* **Document excerpt**
____________________
Defendants urged several other grounds for the invalidity of the reissue patent in the trial court. All were rejected. Among these grounds were contentions that the reissue patent was anticipated by certain German literature and by various sales of taps in this country and that the reissue was obvious in light of the prior art taught by such literature and earlier tools. Since we have concluded that the reissue patent is invalid under the GM prior art, we need not reach these other contentions.



Since we have concluded that the reissue patent is invalid, it follows that the district court's determination that defendants' tap infringes it must be reversed. An invalid patent cannot be infringed. Scovill Mfg. Co. v. Goldblatt Bros., Inc., 7 Cir., 362 F.2d 777, 781 and cases cited therein.


We note, however, that had we found the reissue patent valid, the finding of infringement would have been affirmed. The district court found infringement under the doctrine of equivalents. Graver Tank & Mfg. Co., Inc. v. Linde Air Products Co., 339 U.S. 605, 70 S.Ct. 854, 94 L.Ed. 1097 (1950). The finding of equivalency is one of fact and will not be set aside unless clearly erroneous within the meaning of Rule 52(a), Federal Rules of Civil Procedure. Graver Tank, supra at 609-610, 70 S.Ct. 854. We conclude that the finding here is supported by the record and defendants do not seriously contend that it is not.


However, defendants maintain that there is a file wrapper estoppel in the instant case which precludes the application of the doctrine of equivalency. The district court concluded there was no such estoppel here. It appears to us that the court reviewed both relevant files and applied the correct law in finding no estoppel. After careful consideration, we are not persuaded by defendants' contentions to the contrary.
____________________
* **Set of tasks**
[1] Copy the court opinion excerpt on the reissue patent in full, word for word.
[2] Repeat the records word for word, from their first line down through the line that contains "Many-To-One Relationship: [duplicaterecord", including both ends. Leave the pictures out of your answer.

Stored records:
____________________
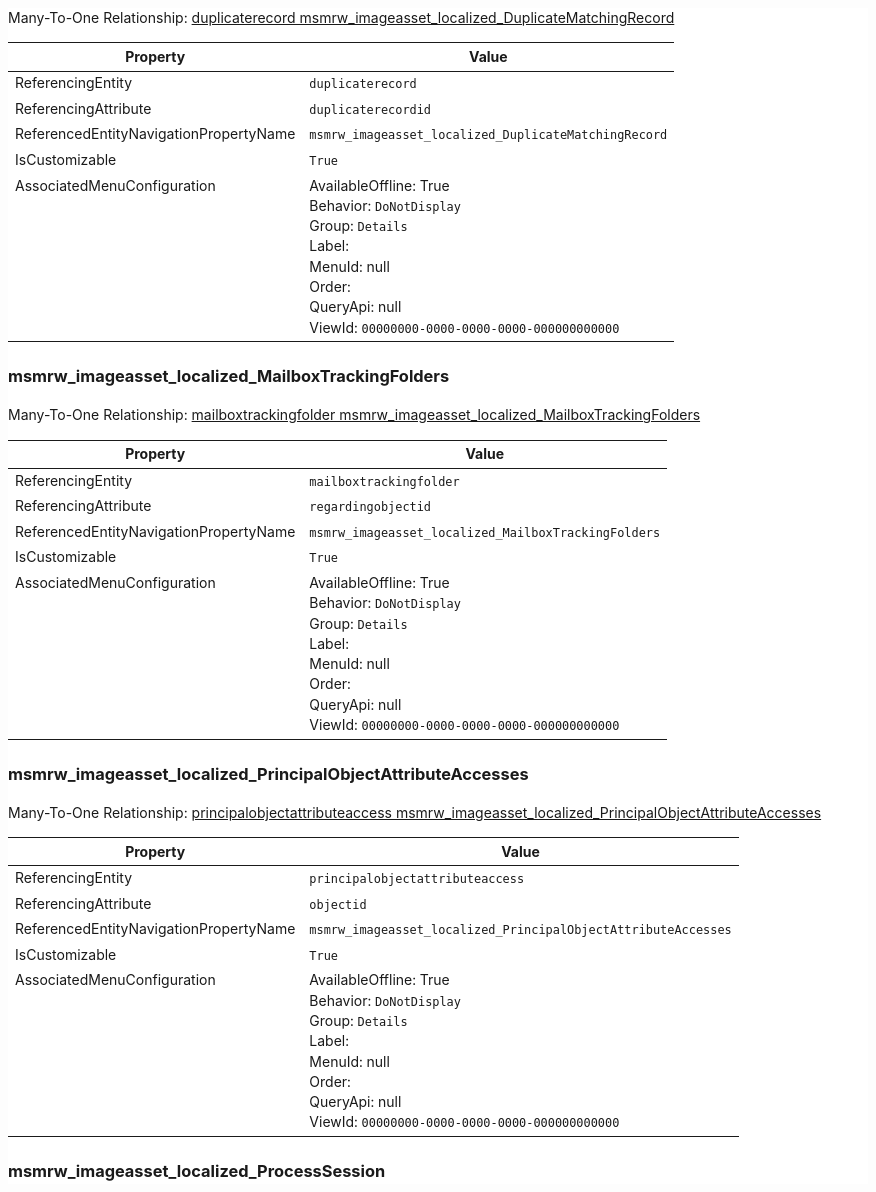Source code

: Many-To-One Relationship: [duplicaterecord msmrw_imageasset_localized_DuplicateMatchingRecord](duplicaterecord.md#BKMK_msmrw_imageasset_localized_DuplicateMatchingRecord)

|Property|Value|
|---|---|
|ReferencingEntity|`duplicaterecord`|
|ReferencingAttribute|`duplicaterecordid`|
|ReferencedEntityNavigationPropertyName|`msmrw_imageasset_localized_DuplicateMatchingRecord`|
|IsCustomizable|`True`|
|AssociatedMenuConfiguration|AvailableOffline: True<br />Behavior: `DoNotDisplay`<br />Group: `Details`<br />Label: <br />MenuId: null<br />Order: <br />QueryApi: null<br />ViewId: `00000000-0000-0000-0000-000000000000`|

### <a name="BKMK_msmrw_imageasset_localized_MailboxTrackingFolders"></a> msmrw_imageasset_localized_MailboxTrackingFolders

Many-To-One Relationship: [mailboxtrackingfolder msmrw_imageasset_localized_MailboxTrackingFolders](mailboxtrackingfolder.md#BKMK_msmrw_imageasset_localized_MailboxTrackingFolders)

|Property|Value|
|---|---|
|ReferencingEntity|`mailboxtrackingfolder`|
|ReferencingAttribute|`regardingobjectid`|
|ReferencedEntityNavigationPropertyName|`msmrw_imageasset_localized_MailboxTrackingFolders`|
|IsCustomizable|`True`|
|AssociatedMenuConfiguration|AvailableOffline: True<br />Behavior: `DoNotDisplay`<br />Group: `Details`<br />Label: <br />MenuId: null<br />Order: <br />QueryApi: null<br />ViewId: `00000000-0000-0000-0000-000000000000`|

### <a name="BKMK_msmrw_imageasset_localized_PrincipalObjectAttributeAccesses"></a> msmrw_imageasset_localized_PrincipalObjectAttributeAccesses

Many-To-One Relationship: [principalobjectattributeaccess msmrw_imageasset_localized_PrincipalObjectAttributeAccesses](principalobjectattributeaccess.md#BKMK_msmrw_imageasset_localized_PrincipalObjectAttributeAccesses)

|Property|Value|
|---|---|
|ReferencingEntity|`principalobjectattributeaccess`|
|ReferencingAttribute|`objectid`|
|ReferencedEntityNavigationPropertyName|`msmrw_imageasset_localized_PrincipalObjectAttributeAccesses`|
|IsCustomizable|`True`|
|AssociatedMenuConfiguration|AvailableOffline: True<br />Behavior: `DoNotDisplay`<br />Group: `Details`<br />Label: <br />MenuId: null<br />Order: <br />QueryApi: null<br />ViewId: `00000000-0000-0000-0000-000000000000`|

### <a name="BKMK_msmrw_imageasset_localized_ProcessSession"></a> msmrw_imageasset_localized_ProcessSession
____________________
* **Results for the exercise**
[1]
Defendants urged several other grounds for the invalidity of the reissue patent in the trial court. All were rejected. Among these grounds were contentions that the reissue patent was anticipated by certain German literature and by various sales of taps in this country and that the reissue was obvious in light of the prior art taught by such literature and earlier tools. Since we have concluded that the reissue patent is invalid under the GM prior art, we need not reach these other contentions.



Since we have concluded that the reissue patent is invalid, it follows that the district court's determination that defendants' tap infringes it must be reversed. An invalid patent cannot be infringed. Scovill Mfg. Co. v. Goldblatt Bros., Inc., 7 Cir., 362 F.2d 777, 781 and cases cited therein.


We note, however, that had we found the reissue patent valid, the finding of infringement would have been affirmed. The district court found infringement under the doctrine of equivalents. Graver Tank & Mfg. Co., Inc. v. Linde Air Products Co., 339 U.S. 605, 70 S.Ct. 854, 94 L.Ed. 1097 (1950). The finding of equivalency is one of fact and will not be set aside unless clearly erroneous within the meaning of Rule 52(a), Federal Rules of Civil Procedure. Graver Tank, supra at 609-610, 70 S.Ct. 854. We conclude that the finding here is supported by the record and defendants do not seriously contend that it is not.


However, defendants maintain that there is a file wrapper estoppel in the instant case which precludes the application of the doctrine of equivalency. The district court concluded there was no such estoppel here. It appears to us that the court reviewed both relevant files and applied the correct law in finding no estoppel. After careful consideration, we are not persuaded by defendants' contentions to the contrary.

[2]
Source code

: Many-To-One Relationship: [duplicaterecord msmrw_imageasset_localized_DuplicateMatchingRecord](duplicaterecord.md#BKMK_msmrw_imageasset_localized_DuplicateMatchingRecord)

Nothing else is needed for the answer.